Rolling Stones launch a Roblox time machine on July 10, alongside Foreign Tongues
The band’s six-decade immersive game drops the same day as its 25th studio album, with creator-made merch and interactive performances.

The Rolling Stones, led by Mick Jagger and Keith Richards, announced an immersive Roblox game that takes players through the band’s history. The experience launches Friday, July 10, coinciding with the release of the band’s 25th studio album, Foreign Tongues.
The Rolling Stones are doing something unusually direct for a legacy band: they are turning album-era promotion into a playable, platform-native experience. On Friday, July 10, the group will launch an immersive Roblox game built to take fans on a six-decade trip through its history, and it hits the same day as the band’s 25th studio album, Foreign Tongues.
The rollout was announced on Wednesday, July 8, when the Stones, fronted by singer Mick Jagger and guitarist Keith Richards, revealed the project and tied it to album momentum. The stakes are obvious. Instead of asking fans to passively consume a campaign, the Stones are inviting Roblox users to participate in it, then convert that participation into rewards, merchandise, and shared interactive moments.

DATA FOR ANALYSIS:

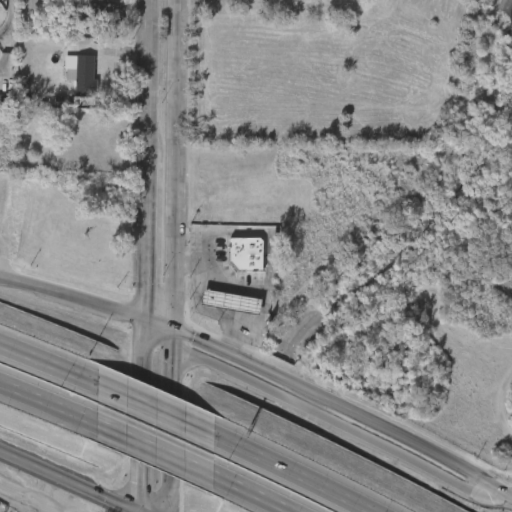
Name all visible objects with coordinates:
building: (105, 13)
road: (7, 19)
building: (101, 22)
building: (82, 78)
road: (145, 81)
building: (71, 84)
road: (174, 164)
road: (144, 239)
building: (246, 252)
building: (234, 263)
road: (222, 290)
road: (70, 296)
gas station: (232, 300)
building: (232, 300)
building: (219, 311)
road: (156, 322)
road: (46, 363)
road: (46, 403)
road: (342, 406)
road: (152, 409)
road: (140, 414)
road: (325, 416)
road: (168, 419)
road: (152, 448)
road: (290, 472)
road: (69, 480)
road: (250, 493)
road: (510, 495)
road: (510, 497)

PROMPT:
Rewrite the stretch of the article on the Rolling Stones' Roblox game from "Rolling Stones launch" through "and interactive performances.", changing "immersive" to "interactive".

SOLUTION FOR THIS TASK:
Rolling Stones launch a Roblox time machine on July 10, alongside Foreign Tongues
The band’s six-decade interactive game drops the same day as its 25th studio album, with creator-made merch and interactive performances.